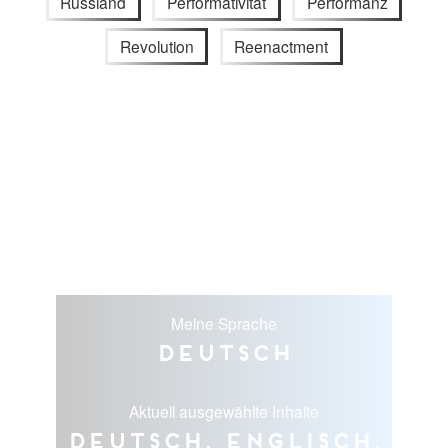
Russland
Performativität
Performanz
Revolution
Reenactment
Meine Sprache
Deutsch
Aktuell ausgewählte Inhalte
Deutsch, Englisch,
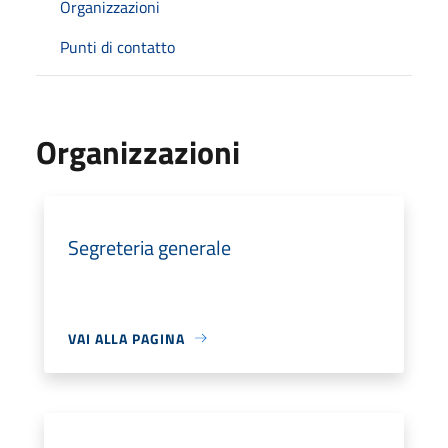
Organizzazioni
Punti di contatto
Organizzazioni
Segreteria generale
VAI ALLA PAGINA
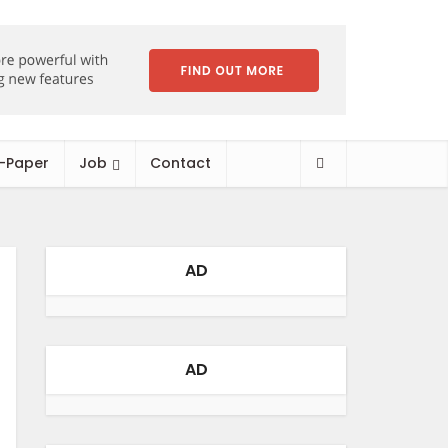
-Paper
Job
Contact
AD
AD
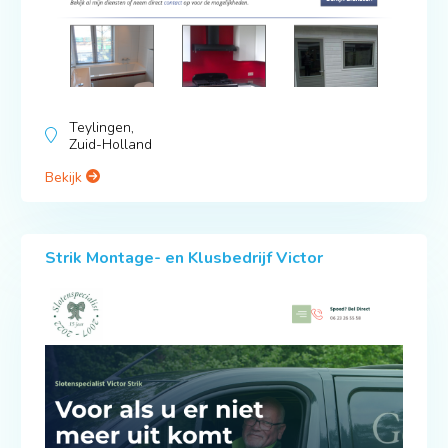
Teylingen,
Zuid-Holland
Bekijk
Strik Montage- en Klusbedrijf Victor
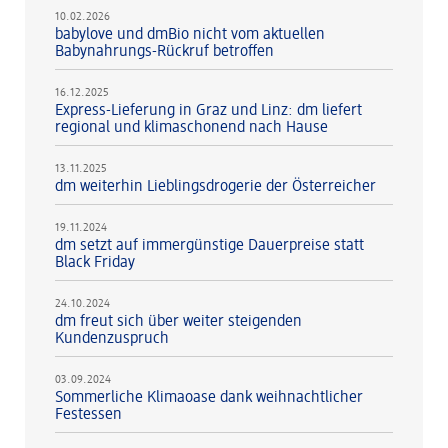
10.02.2026
babylove und dmBio nicht vom aktuellen
Babynahrungs-Rückruf betroffen
16.12.2025
Express-Lieferung in Graz und Linz: dm liefert
regional und klimaschonend nach Hause
13.11.2025
dm weiterhin Lieblingsdrogerie der Österreicher
19.11.2024
dm setzt auf immergünstige Dauerpreise statt
Black Friday
24.10.2024
dm freut sich über weiter steigenden
Kundenzuspruch
03.09.2024
Sommerliche Klimaoase dank weihnachtlicher
Festessen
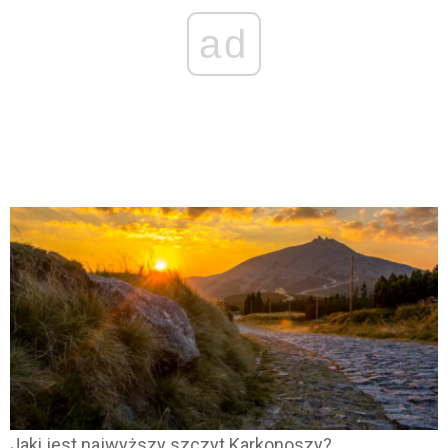
ad
Jaki jest najwyższy szczyt Karkonoszy?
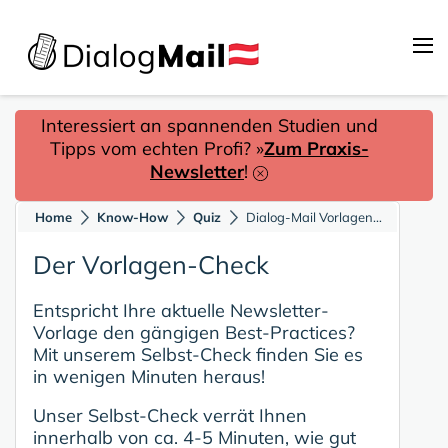
Interessiert an spannenden Studien und
Tipps vom echten Profi? »
Zum Praxis-
Newsletter
!
Home
Know-How
Quiz
Dialog-Mail Vorlagen-Check: Wie gut ist Ihre Newsletter-Vorlage?
Der Vorlagen-Check
Entspricht Ihre aktuelle Newsletter-
Vorlage den gängigen Best-Practices?
Mit unserem Selbst-Check finden Sie es
in wenigen Minuten heraus!
Unser Selbst-Check verrät Ihnen
innerhalb von ca. 4-5 Minuten, wie gut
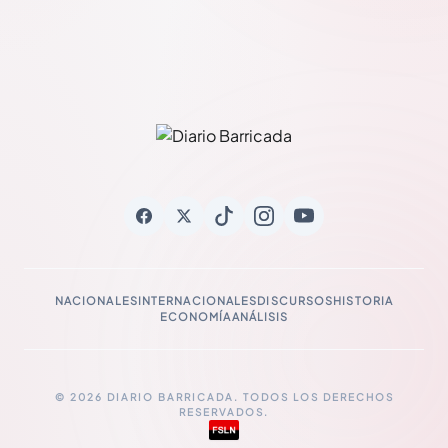
NACIONALES
INTERNACIONALES
DISCURSOS
HISTORIA
ECONOMÍA
ANÁLISIS
© 2026 DIARIO BARRICADA. TODOS LOS DERECHOS
RESERVADOS.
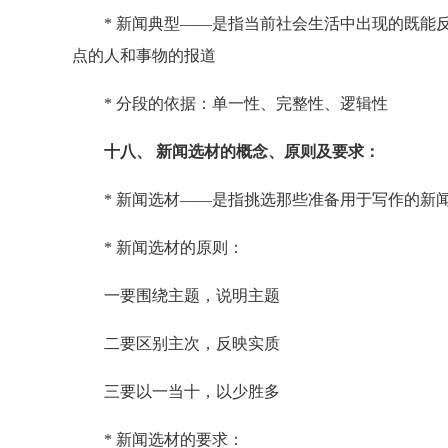
* 新闻典型——是指当前社会生活中出现的既能反
点的人和事物的报道
* 分段的依据：单一性、完整性、逻辑性
十八、 新闻选材的概念、原则及要求：
* 新闻选材——是指挑选那些准备用于写作的新闻
* 新闻选材的原则：
一要围绕主题，说明主题
二要区别主次，反映实质
三要以一当十，以少胜多
* 新闻选材的要求：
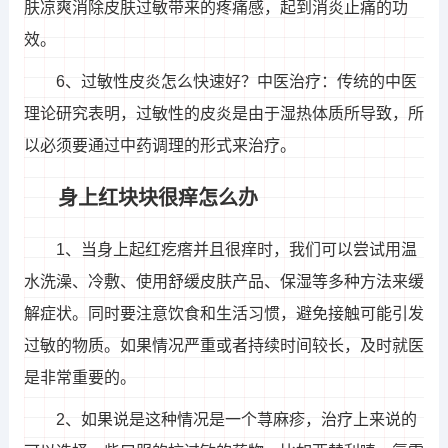
肤凉爽消除皮肤过敏带来的疼痛感，起到消炎止痛的功
效。
6、过敏性皮炎怎么快速好？中医治疗：传统的中医
理论研究表明，过敏性的皮炎是由于湿热体质所导致，所
以必须要通过中药调理的形式来治疗。
身上红块块很痒怎么办
1、当身上起红疙瘩并且很痒时，我们可以尝试用温
水洗澡、冷敷、使用舒缓皮肤产品、保湿等多种方法来缓
解症状。同时要注意饮食和生活习惯，避免接触可能引发
过敏的物质。如果情况严重或者持续时间较长，及时就医
是非常重要的。
2、如果说是这种情况是一个荨麻疹，治疗上来说的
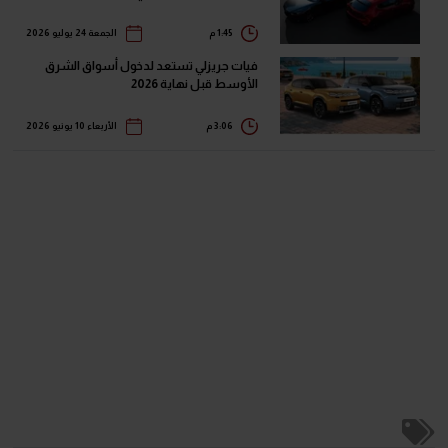
1:45 م
الجمعة 24 يوليو 2026
فيات جريزلي تستعد لدخول أسواق الشرق
الأوسط قبل نهاية 2026
3:06 م
الأربعاء 10 يونيو 2026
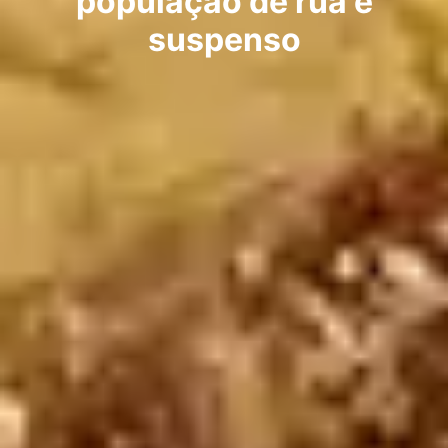
população de rua é
suspenso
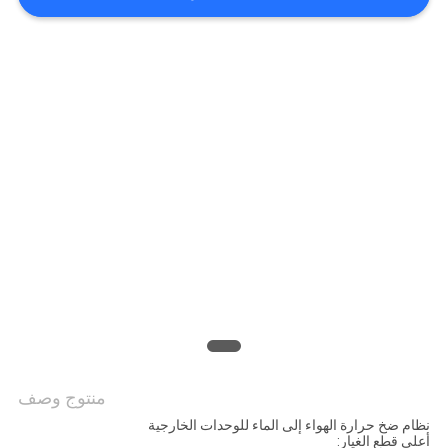
عرض
أسعار
خريطة
الموقع
سياسة
الخصوصية
منتوج وصف
نظام ضخ حرارة الهواء إلى الماء للوحدات الخارجية
أعلى قطع الغيار:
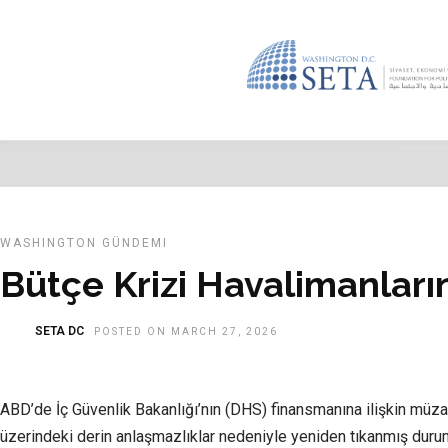
WASHINGTON GÜNDEMI
Bütçe Krizi Havalimanların
SETA DC
POSTED ON MARCH 27, 2026
ABD’de İç Güvenlik Bakanlığı’nın (DHS) finansmanına ilişkin müzak
üzerindeki derin anlaşmazlıklar nedeniyle yeniden tıkanmış durum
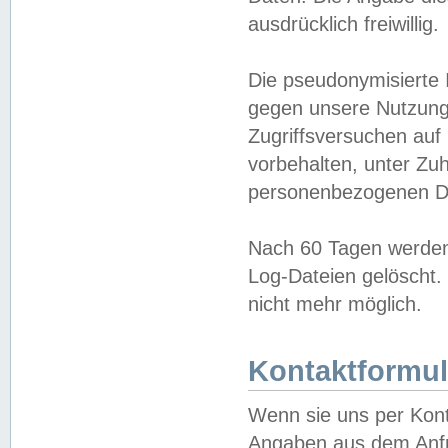
ausdrücklich freiwillig.
Die pseudonymisierte 
gegen unsere Nutzung
Zugriffsversuchen auf
vorbehalten, unter Zu
personenbezogenen Da
Nach 60 Tagen werden 
Log-Dateien gelöscht. 
nicht mehr möglich.
Kontaktformul
Wenn sie uns per Kon
Angaben aus dem Anfr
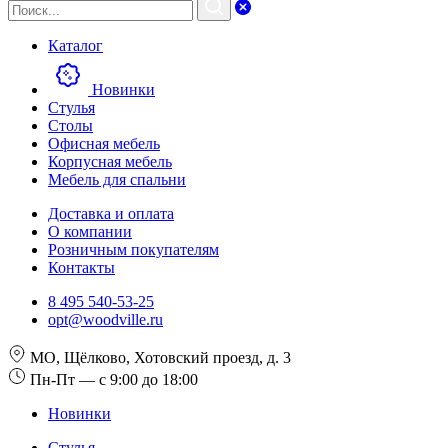
Каталог
Новинки
Стулья
Столы
Офисная мебель
Корпусная мебель
Мебель для спальни
Доставка и оплата
О компании
Розничным покупателям
Контакты
8 495 540-53-25
opt@woodville.ru
МО, Щёлково, Хотовский проезд, д. 3
Пн-Пт — с 9:00 до 18:00
Новинки
Стулья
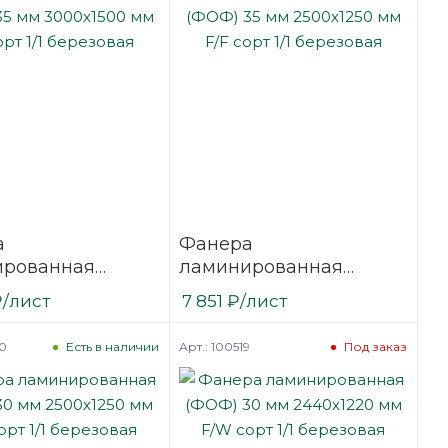
а
Фанера
ированная
ламинированная
35 мм 3000х1500
(ФОФ) 35 мм 2500х1250
₽
/лист
7 851
₽
/лист
сорт 1/1
мм F/F сорт 1/1
вая
березовая
20
Арт.: 100519
Есть в наличии
Под заказ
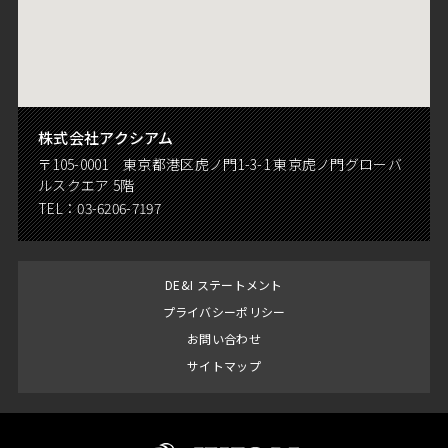
株式会社アクシアム
〒105-0001 東京都港区虎ノ門1-3-1 東京虎ノ門グローバ
ルスクエア 5階
TEL：
03-6206-7197
DE&I ステートメント
プライバシーポリシー
お問い合わせ
サイトマップ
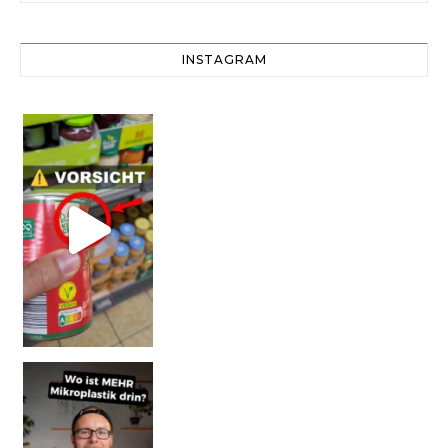
INSTAGRAM
Vorsicht! Eine Dell
SCHOCK-STUDIE: Mehr Mikroplastik in Glasflaschen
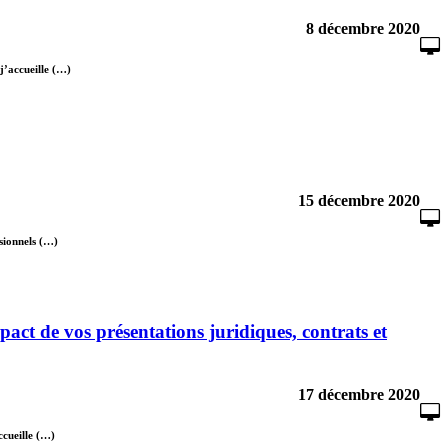
8 décembre 2020
j’accueille (…)
15 décembre 2020
ssionnels (…)
t de vos présentations juridiques, contrats et
17 décembre 2020
ccueille (…)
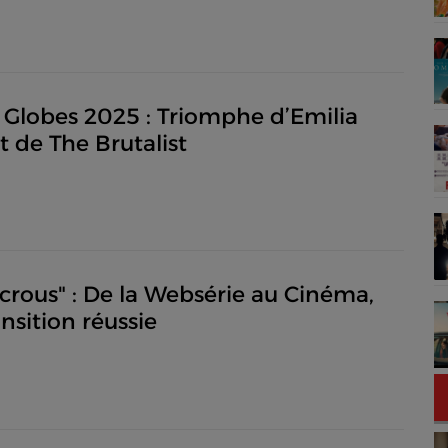
Globes 2025 : Triomphe d’Emilia
t de The Brutalist
crous" : De la Websérie au Cinéma,
nsition réussie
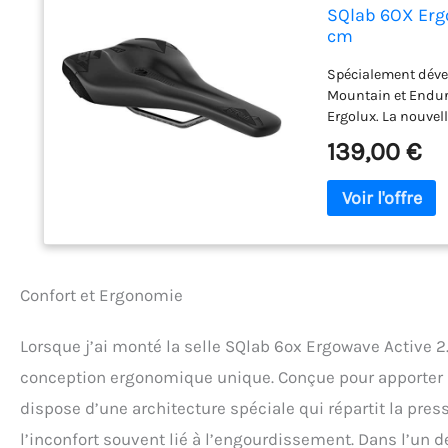
SQlab 6OX Ergow
cm
Spécialement dével
Mountain et Endur
Ergolux. La nouvel
technologie car el
139,00 €
L’arrière de la sel
d'adhérence dans l
plus légère et amé
pression sur les di
plus bas assure u
femmes. Selle unise
pour une charge al
Confort et Ergonomie
Lorsque j’ai monté la selle SQlab 6ox Ergowave Active 2
conception ergonomique unique. Conçue pour apporter u
dispose d’une architecture spéciale qui répartit la pres
l’inconfort souvent lié à l’engourdissement. Dans l’un de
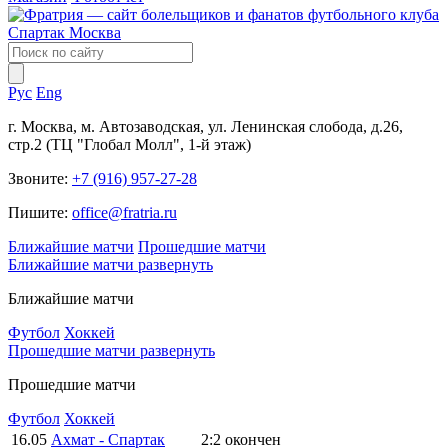
Рус
Eng
г. Москва, м. Автозаводская, ул. Ленинская слобода, д.26,
стр.2 (ТЦ "Глобал Молл", 1-й этаж)
Звоните:
+7 (916) 957-27-28
Пишите:
office@fratria.ru
Ближайшие матчи
Прошедшие матчи
Ближайшие матчи
развернуть
Ближайшие матчи
Футбол
Хоккей
Прошедшие матчи
развернуть
Прошедшие матчи
Футбол
Хоккей
16.05
Ахмат - Спартак
2:2
окончен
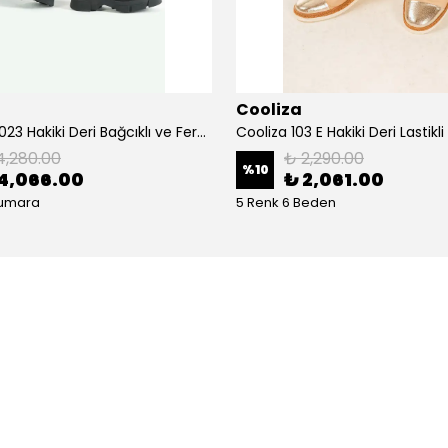
Cooliza
Cooliza 10023 Hakiki Deri Bağcıklı ve Fermuarlı Rahat Kadın Bot Ayakkabı - Siyah
4,280.00
₺ 2,290.00
%
10
4,066.00
₺ 2,061.00
Numara
5 Renk 6 Beden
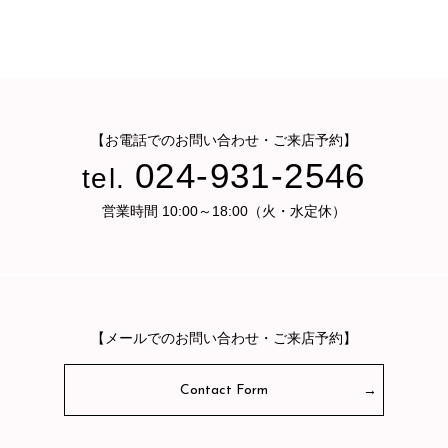
【お電話でのお問い合わせ・ご来店予約】
024-931-2546
tel.
営業時間 10:00～18:00（火・水定休）
【メールでのお問い合わせ・ご来店予約】
Contact Form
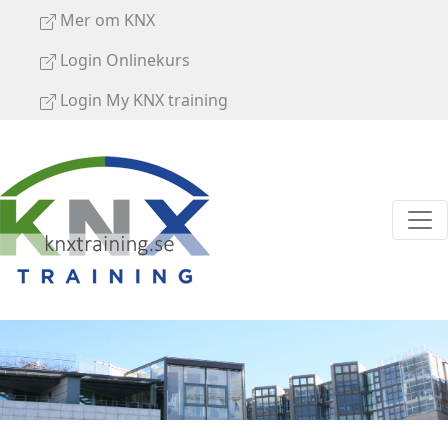
Mer om KNX
Login Onlinekurs
Login My KNX training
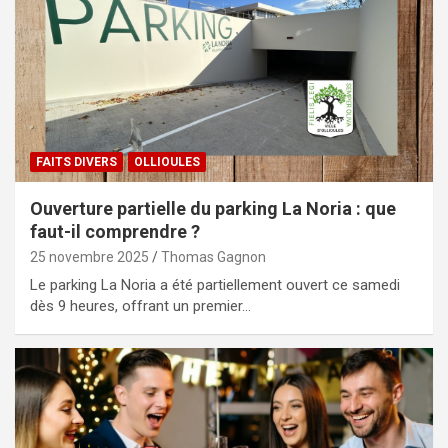
FAITS DIVERS
OLLIOULES
Ouverture partielle du parking La Noria : que
faut-il comprendre ?
25 novembre 2025
Thomas Gagnon
Le parking La Noria a été partiellement ouvert ce samedi
dès 9 heures, offrant un premier…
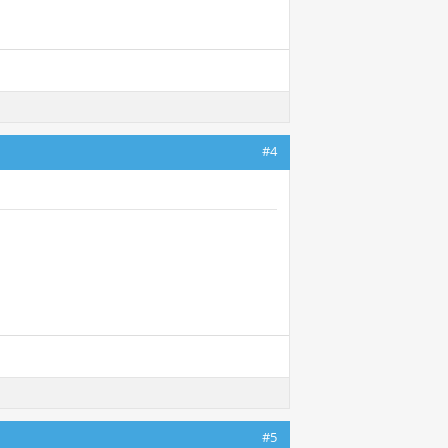
#4
#5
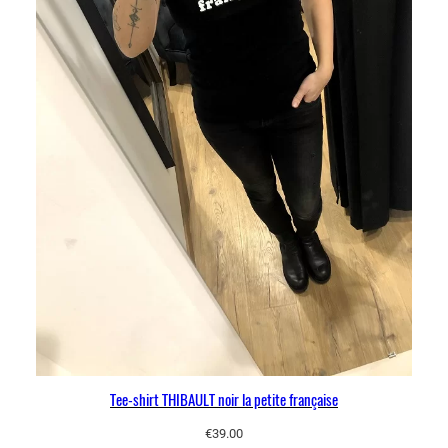
Tee-shirt THIBAULT noir la petite française
€
39.00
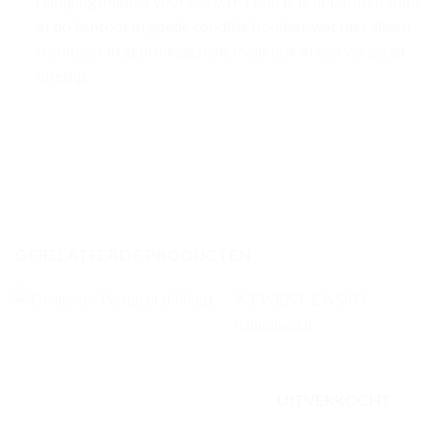
reinigingsmiddel voor LCD/TFT kun je je apparaten thuis
of op kantoor in goede conditie houden, wat niet alleen
resulteert in gebruiksgemak, maar ook in een verzorgd
uiterlijk.
GERELATEERDE PRODUCTEN
UITVERKOCHT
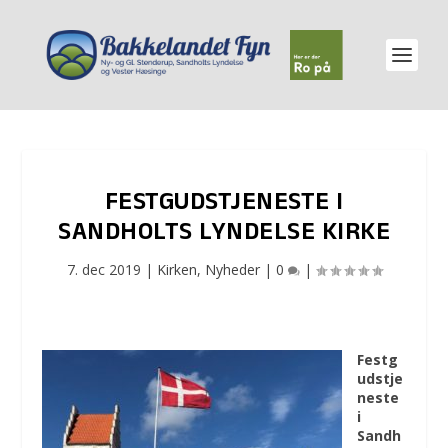
FESTGUDSTJENESTE I
SANDHOLTS LYNDELSE KIRKE
7. dec 2019
|
Kirken
,
Nyheder
|
0
|
Festg
udstje
neste
i
Sandh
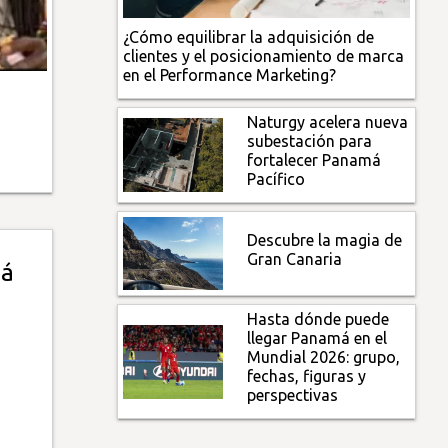
¿Cómo equilibrar la adquisición de
clientes y el posicionamiento de marca
en el Performance Marketing?
Naturgy acelera nueva
subestación para
fortalecer Panamá
Pacífico
Descubre la magia de
Gran Canaria
má
Hasta dónde puede
llegar Panamá en el
Mundial 2026: grupo,
fechas, figuras y
perspectivas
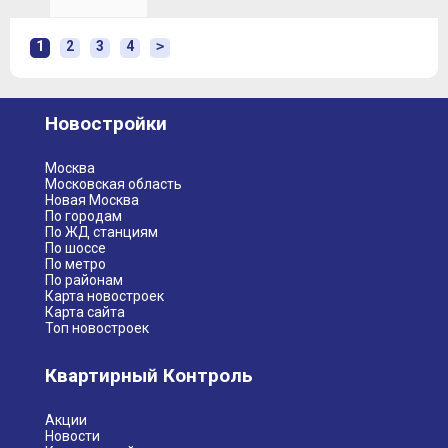
1
2
3
4
>
Новостройки
Москва
Московская область
Новая Москва
По городам
По ЖД станциям
По шоссе
По метро
По районам
Карта новостроек
Карта сайта
Топ новостроек
Квартирный Контроль
Акции
Новости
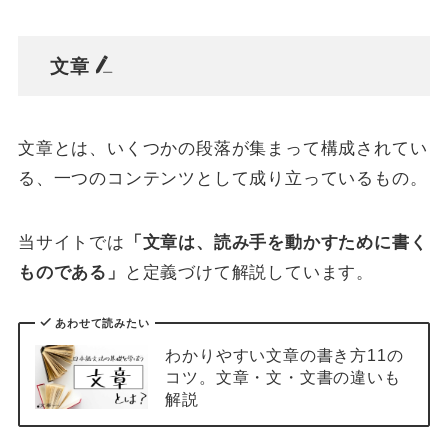
文章
文章とは、いくつかの段落が集まって構成されてい
る、一つのコンテンツとして成り立っているもの。
当サイトでは
「文章は、読み手を動かすために書く
ものである」
と定義づけて解説しています。
あわせて読みたい
わかりやすい文章の書き方11の
コツ。文章・文・文書の違いも
解説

| PROBLEM REQUIREMENTS |
Of the records above, print only the lines from the one containing "VAI ALLA PAGINA" through the one containing "Dialog-Mail Vorlagen-Check: Wie", inclusive and unaltered, leaving out pictures.

| TASK RESPONSE |
VAI ALLA PAGINA
-Paper
Job
Contact
AD
AD
Teylingen,
Zuid-Holland
Bekijk
Strik Montage- en Klusbedrijf Victor
10.02.2026
babylove und dmBio nicht vom aktuellen
Babynahrungs-Rückruf betroffen
16.12.2025
Express-Lieferung in Graz und Linz: dm liefert
regional und klimaschonend nach Hause
13.11.2025
dm weiterhin Lieblingsdrogerie der Österreicher
19.11.2024
dm setzt auf immergünstige Dauerpreise statt
Black Friday
24.10.2024
dm freut sich über weiter steigenden
Kundenzuspruch
03.09.2024
Sommerliche Klimaoase dank weihnachtlicher
Festessen
ad
Jaki jest najwyższy szczyt Karkonoszy?
Interessiert an spannenden Studien und
Tipps vom echten Profi? »
Zum Praxis-
Newsletter
!
Home
Know-How
Quiz
Dialog-Mail Vorlagen-Check: Wie gut ist Ihre Newsletter-Vorlage?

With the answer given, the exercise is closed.